The trend continued on Wednesday as the Wyckoff Wave continued to rally, but on reduced price spread and volume. Another lack of demand day.
Finally on Thursday, the Wyckoff Wave completed its five day rally on slightly reduced price spread and increased volume. This would normally suggest the presence of supply. However, a review of the intra-day chart of the Wyckoff Wave shows that after a nice morning rally, demand was once again withdrawn. While the Wyckoff Wave did react during the afternoon hours, the relationships between individual waves price spread and volume indicated good supply was not coming into the market.
As the Wyckoff Wave was advancing, it’s Technometer was moving into an extremely over bought condition. While this suggests a reaction is on the horizon, it is important to include the Force Index in an overall analysis.
When the Technometer is overbought, but the Force Index is producing positive or slightly negative numbers, this suggests the reaction will not be particularly long or deep.
A glance at the Force Index shows that while the Technometer was overbought, the Force Index was in positive territory.
The Optimism – Pessimism Index is in harmony with the Wyckoff Wave, eliminating any negative divergences.

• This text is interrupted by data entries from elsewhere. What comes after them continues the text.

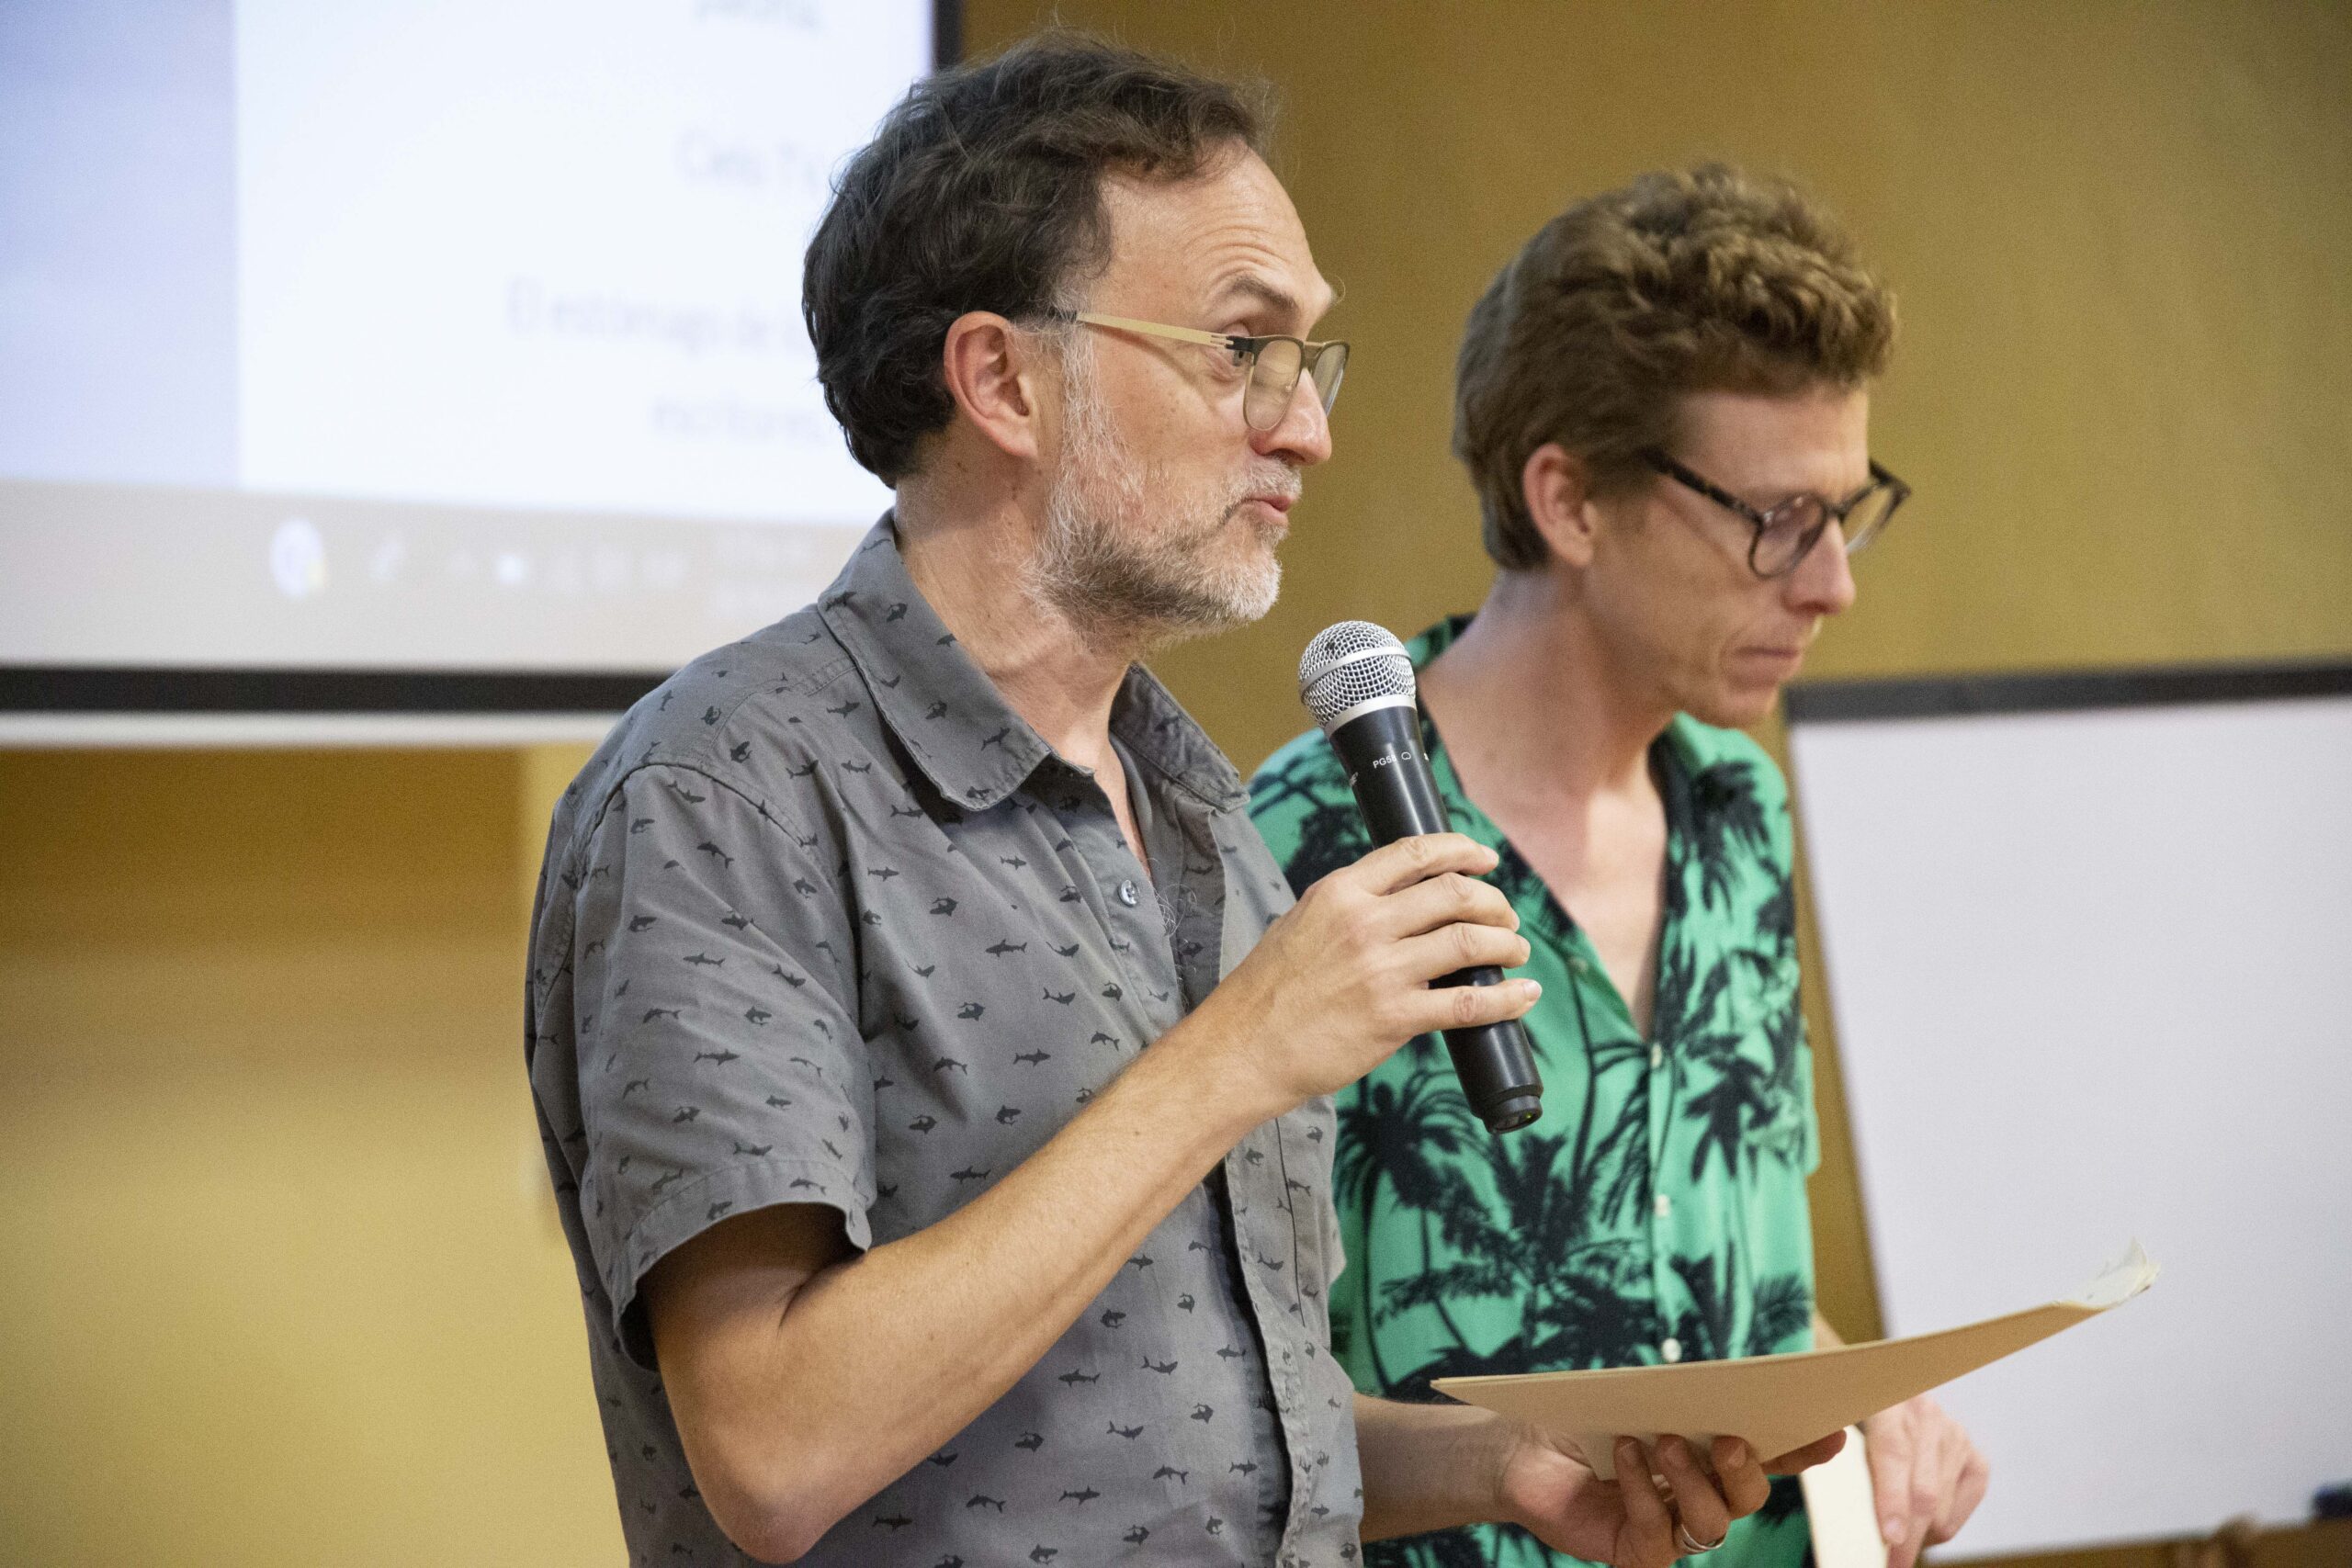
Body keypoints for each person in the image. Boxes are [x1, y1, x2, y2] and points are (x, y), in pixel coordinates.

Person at [525, 41, 1833, 1568]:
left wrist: (1505, 1464)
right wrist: (1236, 1054)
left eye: (1306, 359)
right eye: (1240, 348)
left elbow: (1208, 1439)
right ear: (1004, 380)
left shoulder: (1193, 809)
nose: (1307, 428)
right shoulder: (725, 793)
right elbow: (771, 1447)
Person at [1250, 164, 1986, 1568]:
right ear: (1572, 501)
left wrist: (1869, 1407)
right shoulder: (1296, 848)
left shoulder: (1739, 808)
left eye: (1847, 513)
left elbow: (1730, 1290)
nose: (1833, 583)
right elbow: (1225, 1412)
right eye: (1781, 519)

While these are all positive indications of relative strength, the Wyckoff Wave has also moved from point A to point B in a rather weak manner. It is also in an overbought position relative to its up trend channel.
While there is the possibility of a short-term reaction, the Wave’s past behavior and the positive indications from the Wyckoff tools do not make this a sure thing. When that happens, we would look for a successful test of the highs, before considering a position to the downside.
On Friday, the Wyckoff Wave put in a rather interesting day, that is best seen on the attached intra-day chart. The points marked A and B on the intra-day chart are the same as point A and B on the daily vertical line chart.
From the low at point A, the Wyckoff Wave established an intra-day up trend channel and rallied all the way to point B, which was Thursday’s high.
On Friday, there was a fairly substantial gap opening to the downside. Any supply that was present quickly dried up and the Wyckoff Wave moved into an oversold position relative to its intra-day up trend channel at point G.
The Wyckoff Wave spent the rest of Friday attempting to rally. The rally was on relatively narrow price spread and volume. While the last wave of the trading day does show large volume, it lasted one hour and 25 min. and gained less than 100 points.
A quick look at Friday’s price spread and volume showed that the Wyckoff Wave traded lower on decreased spread and volume. According to the guidelines listed above, that should have been a lack of supply day and a positive indication the Wyckoff Wave would continue to rally.
However, a day’s market action is taken from the opening price to the closing price. Using that criteria, the Wyckoff Wave rallied on decreased price spread and volume. This indicates a lack of demand. The lack of demand indication is backed up by the poor performance shown in the intra-day waves.
This suggests the Wyckoff Wave may be testing the highs at point B. If, on Monday, the Wyckoff Wave is unable to rally past point B, we would have a successful test of the highs and aggressive very short term positions to the downside could be considered.
Finally, I would not take a position until the intra-day up trend channel is broken. That way I would not be trading against the trend.
While this is of little interest to the intermediate and long-term bulls, who are happily counting their profits, it is an excellent opportunity to share some short term Wyckoff principles.